▸ Data provided
::::::::

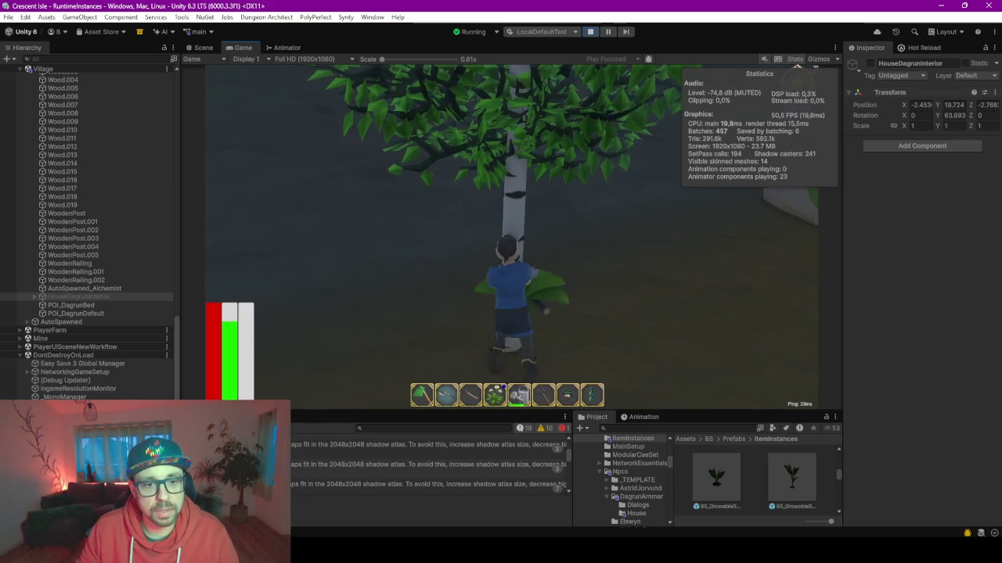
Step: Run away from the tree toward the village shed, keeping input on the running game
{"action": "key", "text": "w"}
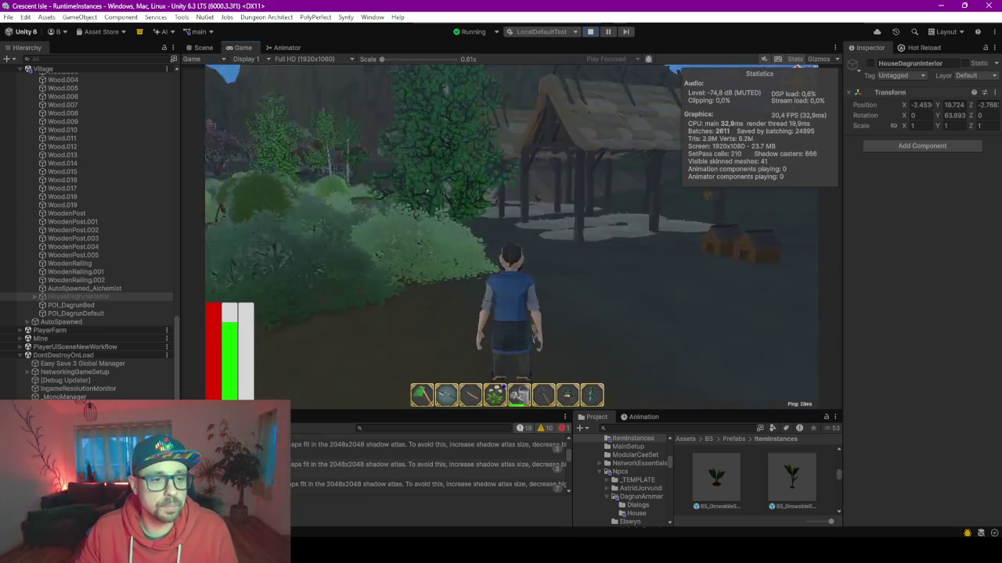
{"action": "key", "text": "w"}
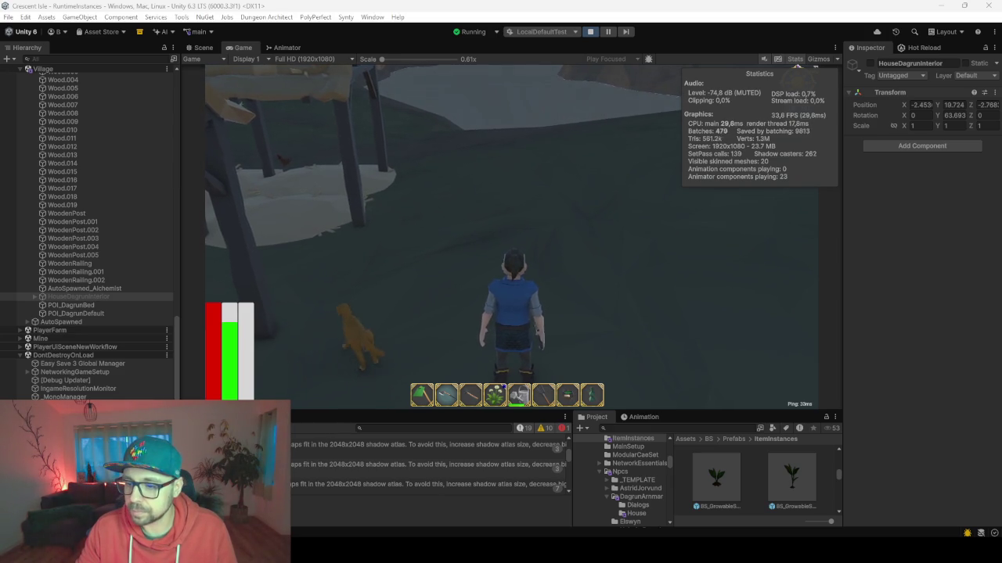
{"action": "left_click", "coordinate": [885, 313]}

::::::::

▸ The task
None of the pictures should appear; copy the rest of the material above exactly.

▸ Response to this task
Step: Run away from the tree toward the village shed, keeping input on the running game
{"action": "key", "text": "w"}
{"action": "key", "text": "w"}
{"action": "left_click", "coordinate": [885, 313]}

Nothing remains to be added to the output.